Here’s where we are … who knows what’s coming. Maybe I'll just leave them there as a constant reminder of the possibilities of life.




Tuesday, June 28, 2022

Sweet Peace #28: Stretching the space between trigger and response

Mountain Meadows Reservoir

    I'm at Lake Almanor on something of a vacation, having successfully sold my RV, the chore that I came up here to do. Since I have three days to enjoy this beautiful lake and land, I'm planning to kayak one of my favorite places today. First, though, I went looking for something to eat.


In my refrigerator, which is just barely stocked because I will only be here for a few days, I found half of a two-day-old grocery store sandwich. It wasn't particularly good two days ago: a smear of turkey on a thick hunk of pasty, white bread. Definitely not gourmet or even tasty or healthy. I push it aside for the two lemon cookies leftover from last night's dinner with the neighbors. They didn't do anything except set off a cycle of eating, and once again I was rooting around in the fridge. There's that sandwich again. I'm not *really* hungry and I know that sandwich is mediocre at best, however ... 

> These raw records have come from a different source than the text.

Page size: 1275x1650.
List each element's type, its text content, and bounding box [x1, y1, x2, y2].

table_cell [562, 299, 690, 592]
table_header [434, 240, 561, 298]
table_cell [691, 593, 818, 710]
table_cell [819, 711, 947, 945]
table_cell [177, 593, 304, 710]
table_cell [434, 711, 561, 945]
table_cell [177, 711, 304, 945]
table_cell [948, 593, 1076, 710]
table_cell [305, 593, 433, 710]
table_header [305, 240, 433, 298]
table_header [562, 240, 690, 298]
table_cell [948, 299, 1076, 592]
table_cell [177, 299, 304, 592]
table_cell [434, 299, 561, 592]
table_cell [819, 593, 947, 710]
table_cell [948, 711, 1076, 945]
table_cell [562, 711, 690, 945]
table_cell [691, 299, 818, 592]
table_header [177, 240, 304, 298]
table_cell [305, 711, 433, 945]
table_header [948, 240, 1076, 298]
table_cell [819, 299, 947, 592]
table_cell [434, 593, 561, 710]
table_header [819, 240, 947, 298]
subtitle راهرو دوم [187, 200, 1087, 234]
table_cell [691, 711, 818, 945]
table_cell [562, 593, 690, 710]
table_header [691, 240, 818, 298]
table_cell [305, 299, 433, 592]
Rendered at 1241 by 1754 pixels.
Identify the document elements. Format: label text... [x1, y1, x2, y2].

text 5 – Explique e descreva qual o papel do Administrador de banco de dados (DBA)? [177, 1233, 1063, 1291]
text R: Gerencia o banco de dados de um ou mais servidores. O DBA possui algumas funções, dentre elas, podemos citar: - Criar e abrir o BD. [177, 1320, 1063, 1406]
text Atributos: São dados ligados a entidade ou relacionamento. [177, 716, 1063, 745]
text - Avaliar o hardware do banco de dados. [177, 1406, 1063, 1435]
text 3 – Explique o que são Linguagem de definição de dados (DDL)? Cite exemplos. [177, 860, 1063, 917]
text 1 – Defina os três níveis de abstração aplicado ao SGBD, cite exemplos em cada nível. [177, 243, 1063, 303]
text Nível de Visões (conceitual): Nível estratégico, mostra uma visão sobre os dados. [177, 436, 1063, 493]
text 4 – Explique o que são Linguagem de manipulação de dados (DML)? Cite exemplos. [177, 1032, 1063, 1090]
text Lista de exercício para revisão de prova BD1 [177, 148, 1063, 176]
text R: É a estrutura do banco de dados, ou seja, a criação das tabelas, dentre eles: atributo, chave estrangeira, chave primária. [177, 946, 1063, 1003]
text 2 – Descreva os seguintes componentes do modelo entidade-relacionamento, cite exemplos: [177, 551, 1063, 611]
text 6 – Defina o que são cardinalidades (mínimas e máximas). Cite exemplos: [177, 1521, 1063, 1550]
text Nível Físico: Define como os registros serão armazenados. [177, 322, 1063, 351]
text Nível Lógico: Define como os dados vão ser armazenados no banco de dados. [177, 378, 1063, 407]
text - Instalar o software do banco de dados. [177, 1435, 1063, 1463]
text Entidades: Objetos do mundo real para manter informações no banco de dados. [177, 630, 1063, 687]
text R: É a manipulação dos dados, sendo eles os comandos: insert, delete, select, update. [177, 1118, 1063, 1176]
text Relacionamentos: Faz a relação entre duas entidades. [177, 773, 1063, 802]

You probably know where this is going. I ate the sandwich, and now I'm wondering why. It was an interesting process to observe: thinking the problem was too much bread, I removed the top bread layer and slathered honey mustard on the turkey and limp lettuce. That didn’t help much, but I ate it anyway. Now, I was no longer hungry but very dissatisfied, so I fried the sandwich top in the little bit of butter I had. That left me overly full and feeling stupid for eating something that bad with no redeeming value. It occurs to me that this is like a hangover ... maybe a food-over?


Once again I wonder why? I've been here before when an unsatisfying food triggers an eating binge. An hour later I'm still overfull, lethargic, uncomfortable and unhappy with myself and decide to see if I can follow the rabbit trail that got me here. 

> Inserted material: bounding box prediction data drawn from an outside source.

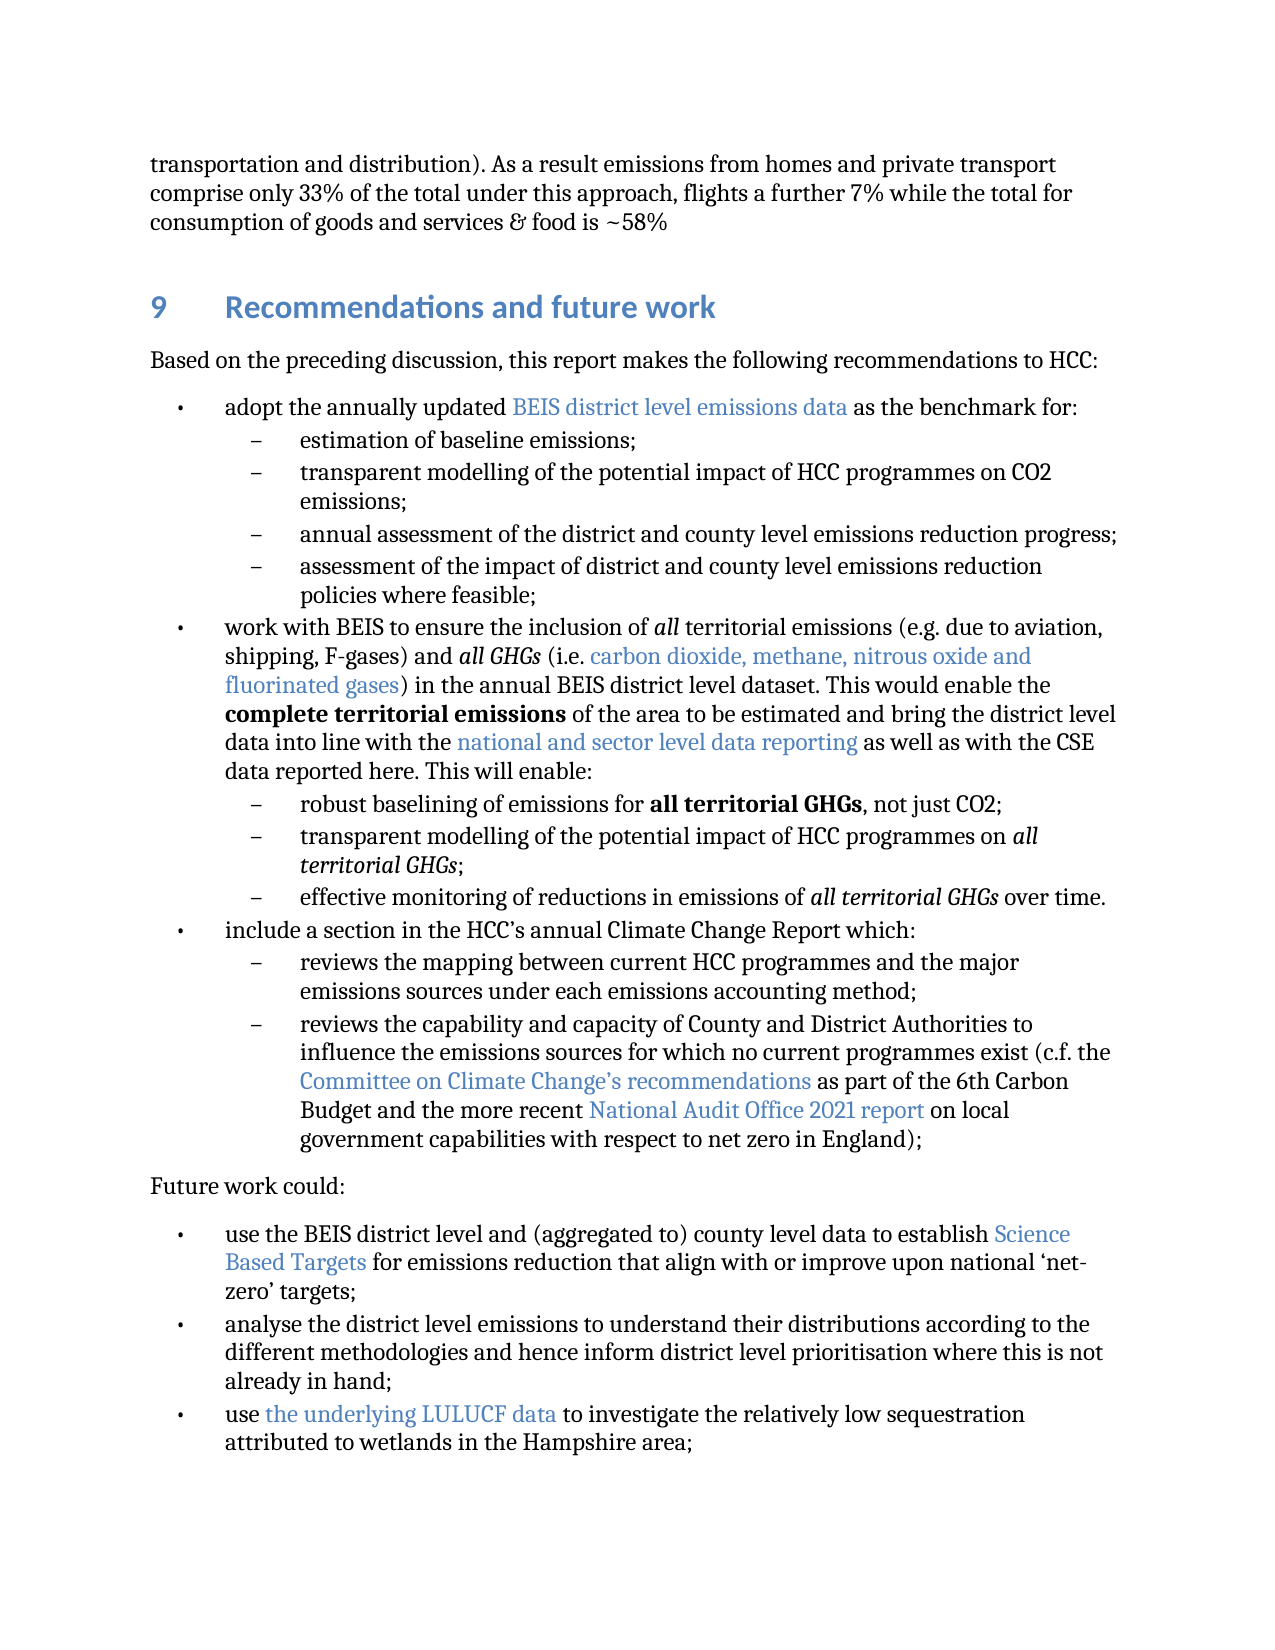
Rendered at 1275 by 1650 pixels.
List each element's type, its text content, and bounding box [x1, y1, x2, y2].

list use the BEIS district level and (aggregated to) county level data to establish Science Based Targets for emissions reduction that align with or improve upon national ‘net-zero’ targets; [175, 1219, 1125, 1306]
list transparent modelling of the potential impact of HCC programmes on all territorial GHGs; [250, 822, 1125, 879]
list include a section in the HCC’s annual Climate Change Report which: [175, 916, 1125, 944]
text Future work could: [150, 1172, 1125, 1201]
list reviews the mapping between current HCC programmes and the major emissions sources under each emissions accounting method; [250, 948, 1125, 1006]
subtitle 9 Recommendations and future work [150, 286, 1125, 327]
list annual assessment of the district and county level emissions reduction progress; [250, 519, 1125, 548]
list work with BEIS to ensure the inclusion of all territorial emissions (e.g. due to aviation, shipping, F-gases) and all GHGs (i.e. carbon dioxide, methane, nitrous oxide and fluorinated gases) in the annual BEIS district level dataset. This would enable the complete territorial emissions of the area to be estimated and bring the district level data into line with the national and sector level data reporting as well as with the CSE data reported here. This will enable: [175, 613, 1125, 786]
list transparent modelling of the potential impact of HCC programmes on CO2 emissions; [250, 458, 1125, 516]
list use the underlying LULUCF data to investigate the relatively low sequestration attributed to wetlands in the Hampshire area; [175, 1399, 1125, 1457]
list assessment of the impact of district and county level emissions reduction policies where feasible; [250, 552, 1125, 609]
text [150, 150, 1125, 236]
list analyse the district level emissions to understand their distributions according to the different methodologies and hence inform district level prioritisation where this is not already in hand; [175, 1309, 1125, 1396]
list robust baselining of emissions for all territorial GHGs, not just CO2; [250, 789, 1125, 818]
list effective monitoring of reductions in emissions of all territorial GHGs over time. [250, 883, 1125, 912]
list adopt the annually updated BEIS district level emissions data as the benchmark for: [175, 393, 1125, 422]
list estimation of baseline emissions; [250, 426, 1125, 454]
list reviews the capability and capacity of County and District Authorities to influence the emissions sources for which no current programmes exist (c.f. the Committee on Climate Change’s recommendations as part of the 6th Carbon Budget and the more recent National Audit Office 2021 report on local government capabilities with respect to net zero in England); [250, 1009, 1125, 1153]
text Based on the preceding discussion, this report makes the following recommendations to HCC: [150, 346, 1125, 374]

Many years ago when I smoked, I recognized how much it was affecting my breathing ... and also saw the black lung photos going around ... so I quit. It wasn't easy, but I did it. Some years after that I stopped drinking because I hated having hangovers. Why is food so much different? The phrase that pops into my mind is "looking for love in all the wrong places."


I know that food and eating is connected to childhood triggers so there's no reason to keep gnawing on that bone. What I really want to do is to create a space between the trigger and the eating response, a way to press pause and allow room for a rational decision.

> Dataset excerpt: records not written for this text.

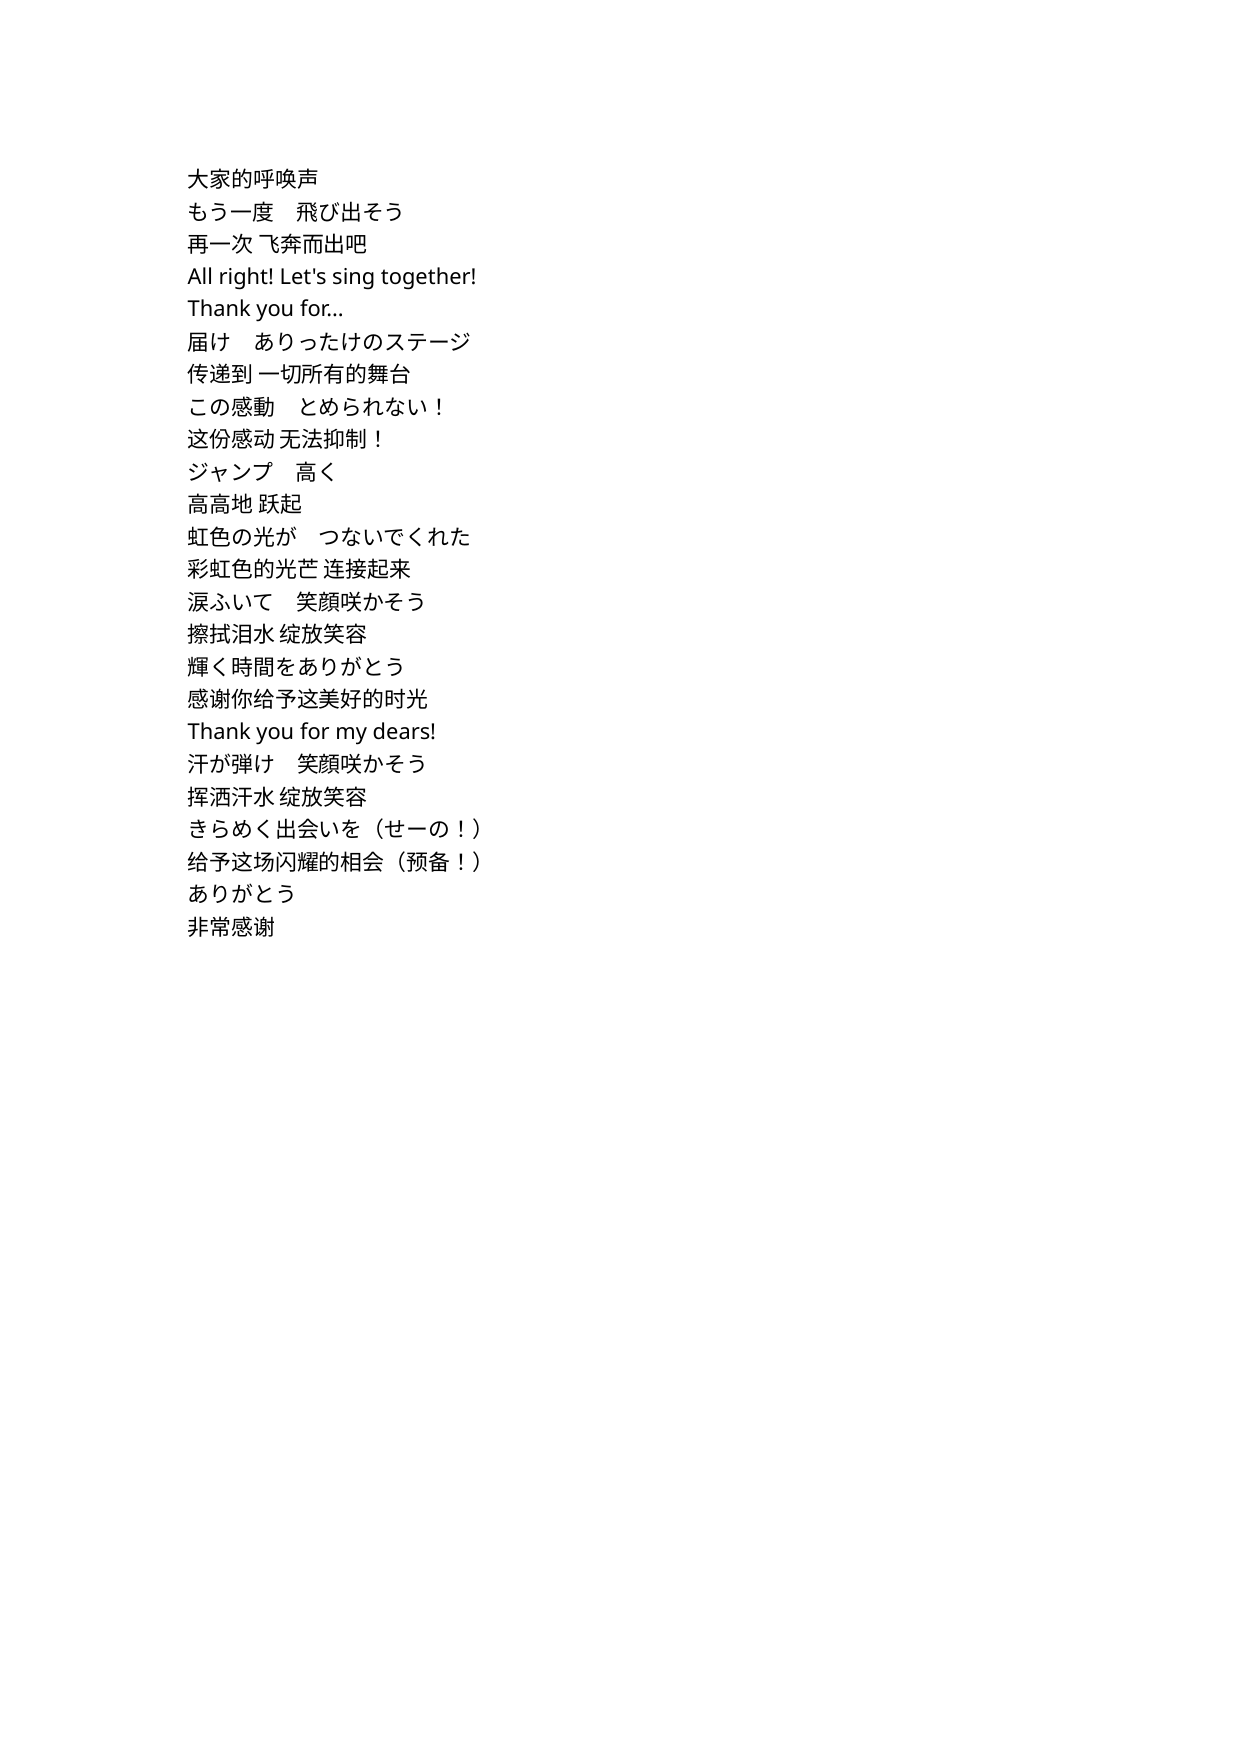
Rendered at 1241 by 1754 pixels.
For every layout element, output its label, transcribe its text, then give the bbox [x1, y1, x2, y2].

text 感谢你给予这美好的时光 [187, 682, 1053, 714]
text 汗が弾け 笑顔咲かそう [187, 747, 1053, 779]
text 大家的呼唤声 もう一度 飛び出そう [187, 162, 1053, 227]
text 传递到 一切所有的舞台 この感動 とめられない！ [187, 357, 1053, 422]
text Thank you for... 届け ありったけのステージ [187, 292, 1053, 357]
text 非常感谢 [187, 909, 1053, 942]
text 擦拭泪水 绽放笑容 輝く時間をありがとう [187, 617, 1053, 682]
text 再一次 飞奔而出吧 All right! Let's sing together! [187, 227, 1053, 292]
text 挥洒汗水 绽放笑容 きらめく出会いを（せーの！） [187, 779, 1053, 844]
text 给予这场闪耀的相会（预备！） ありがとう [187, 844, 1053, 909]
text 高高地 跃起 虹色の光が つないでくれた [187, 487, 1053, 552]
text 这份感动 无法抑制！ ジャンプ 高く [187, 422, 1053, 487]
text 彩虹色的光芒 连接起来 涙ふいて 笑顔咲かそう [187, 552, 1053, 617]
text Thank you for my dears! [187, 714, 1053, 747]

After the sandwich fiasco, I pulled myself together and headed out for my favorite kayaking spot, about ten minutes away and opened Drafts, the simple note-taking app for my iPhone, and began to talk about what happened this morning. I’ve started recognizing triggers, although that doesn’t help much when I just ignore them. I thought maybe talking myself through these triggers would help me understand them and find ways to love myself in a more productive way than eating something which rightfully should have been thrown away. The goal is to make better decisions.


During this conversation with self, I recognized a mild sense of depression at the loss of this special place on the lake. It’s probably not stretching the metaphor too far to wonder if I was trying to fill up the empty space created by this loss with whatever food was handy, even if it was pretty awful. Writing this seems on target and I feel tears welling up. Buying this lake place was a huge step, a gift to myself, an honoring of something I’ve always wanted. Leaving it is painful even when I know the move that prompted this change was the right one for me right now. To honor this sadness, I decided to make a tribute to my time at the lake, a loving ritual of letting go.  I begin pulling photos and reliving the memories of this place.


This note was created using Drafts and then cleaned up for this post. I am making a commitment to use this process when the next triggering event happens.